Our mission comes with strict requirements for transparency and data quality. Some are mandated by law, others stem from commitment to international standards.

The data itself has a wide variety, but time resolution and publishing frequencies are typically low. While volumes are sometimes significant, they are far from extreme. Quality and reliability is by far more important than latency. This shifts the focus towards process and data control.

This libarary came out of a PoC to demonstrate how key functionality could be provided in alignment with architecture decisions and process model requirements.
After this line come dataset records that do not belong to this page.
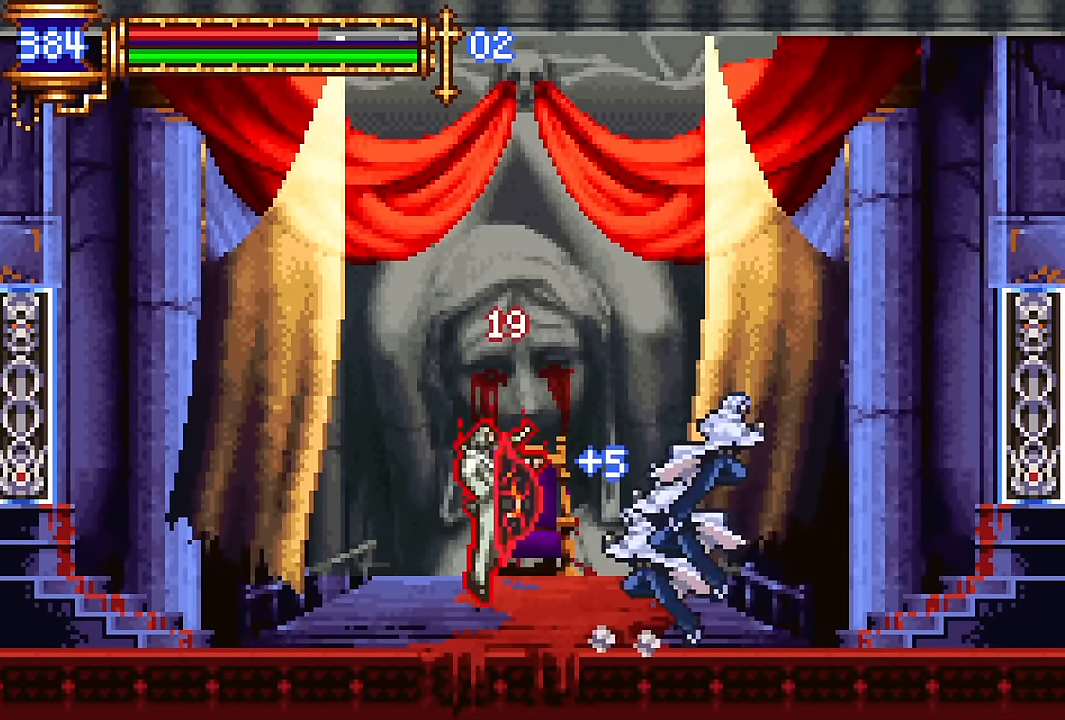
{"buttons": ["CROSS", "DPAD_LEFT"], "events": [[83, "CROSS", "up"], [133, "DPAD_RIGHT", "up"], [200, "DPAD_LEFT", "down"], [300, "CROSS", "down"]]}
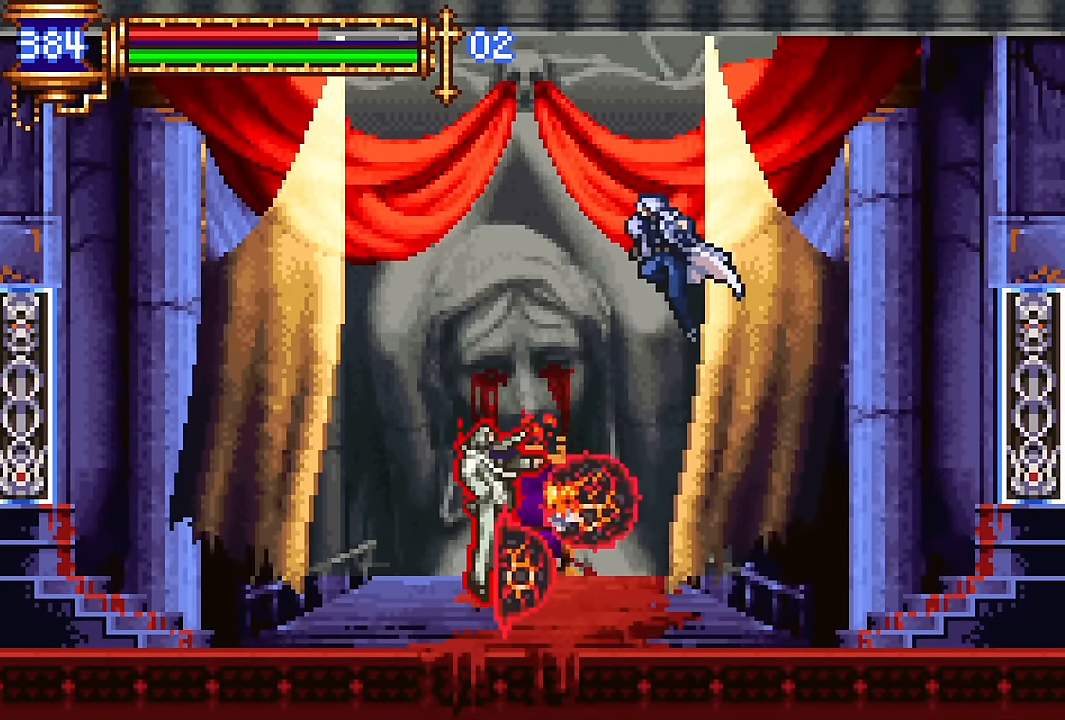
{"buttons": [], "events": [[83, "CROSS", "up"], [300, "DPAD_LEFT", "up"]]}
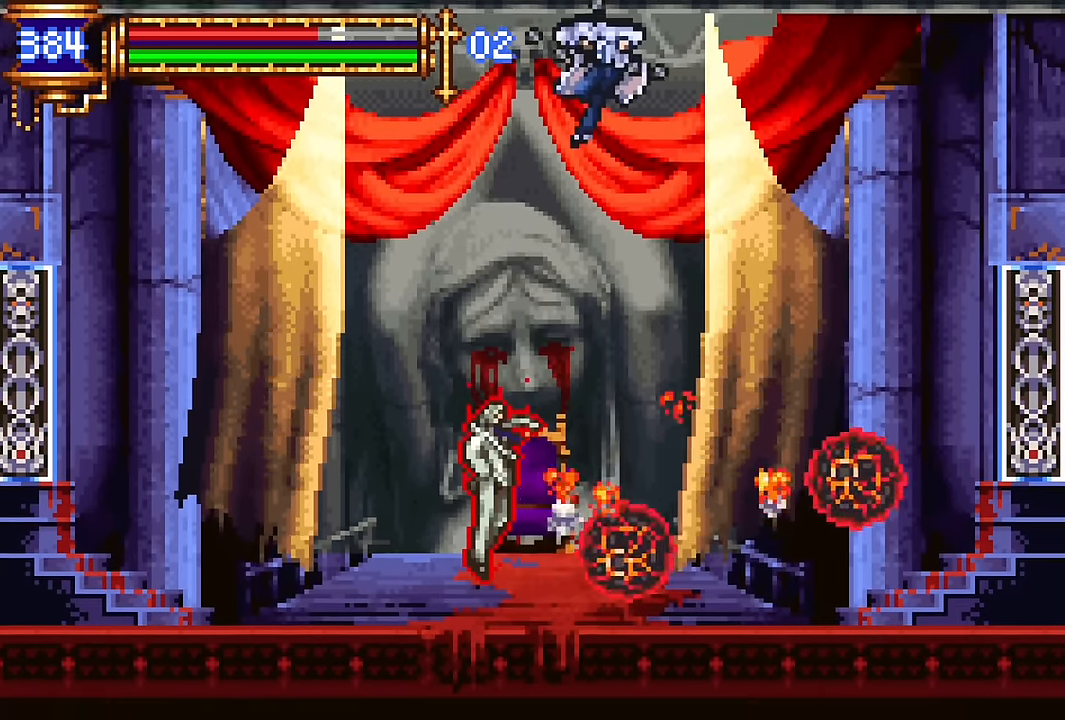
{"buttons": ["DPAD_LEFT"], "events": [[450, "DPAD_LEFT", "down"]]}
  • At the core is storage with performant read and write, search and filtering of the time series data
  • Good descriptive metadata is key to findability
  • A wide selection of math and statistics libraries is key for calculations and models
  • Visualisation tools play a role both in ad hoc and routine inspection and quality control
  • Workflow integration with automation and process monitoring help keeping consistent quality
  • Data lineage and process metadata is essential for quality control

It is constructed to be an abstraction between the storage and automation layers and the statistics production code. providing a way forward while postponing some technical choices.

How to get started?

  • Install by way of poetry add ssb_timeseries.
  • The library should work out of the box with default settings. Note that the defaults are for local testing, ie not be suitable for the production setting.
  • To apply custom settings: The environment variable TIMESERIES_CONFIG should point to a JSON file with configurations.
  • The command poetry run timeseries-config <...> can be run from a terminal in order to shift between defauls.
  • Run poetry run timeseries-config home to create the environment variable and a file with default configurations in the home directory, ie /home/jovyan in the SSB Jupyter environment (or the equivalent running elsewhere).
  • The similar poetry run timeseries-config gcs will put configurations and logs in the home directory and time series data in a shared GCS bucket gs://ssb-prod-dapla-felles-data-delt/poc-tidsserier. Take appropriate steps to make sure you have access. The library does not attempt to facilitate that.
  • With the environment variable set and the configuration in place you should be all set. See the reference https://statisticsnorway.github.io/ssb-timeseries/reference.html

Note that while the library is in a workable state and should work both locally and (for SSB users) in JupyterLab, it is still in early development. There is a risk that fundamental choices are reversed and breaking changes introduced.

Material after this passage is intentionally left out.